According to the 2021 World Robot Report, 126 robots per 10,000 employees is the new average of global robot density in the manufacturing industries, this has increased from 66 units in 2015.
“Robot density is the barometer to track the degree of automation adoption in the manufacturing industry around the world,” said Milton Guerry, president of the International Federation of Robotics.
While the UK’s industrial robot density increased from 71 in 2015 to 101 in 2020, representing a growth rate of 77% over the five years, it is below the global average. It puts the UK in 24th position in the global league of robot densities.

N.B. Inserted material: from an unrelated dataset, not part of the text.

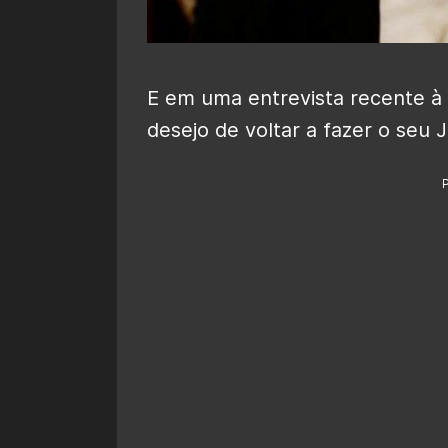
E em uma entrevista recente à 
desejo de voltar a fazer o seu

The report suggested the exodus of foreign labour after Brexit increased the demand for robots in 2020. This situation is expected to continue in near future, the modernisation of the UK manufacturing industry will also be boosted by tax incentives, the “super-deduction”. From April 2021 until March 2023, companies can claim 130% of capital allowances as a tax relief for plant and machinery investments.
By regions, the average robot density in Asia/Australia is 134 units, in Europe 123 units and in the Americas 111 units. The IFR’s top five most automated countries in the world are South Korea, Singapore, Japan, Germany, and Sweden.
Furthermore, the report added the development of robot density in China is the most dynamic worldwide. It suggested this was due to the growth of robot installations, the density rate rose from 49 units in 2015 to 246 units in 2020. Today, China’s robot density ranks ninth globally compared to 25th five years ago.
The report found that Europe’s most automated country is Germany – ranking fourth worldwide with 371 units. The annual supply had a share of 33% of total robot sales in Europe 2020 – 38% of Europe’s operational stock is in Germany. The German robotics industry is recovering, mainly driven by strong overseas business rather than by the domestic or European market, the report said. Robot demand in Germany is expected to grow slowly, mainly supported by demand for low-cost robots in the general industries and outside traditional manufacturing.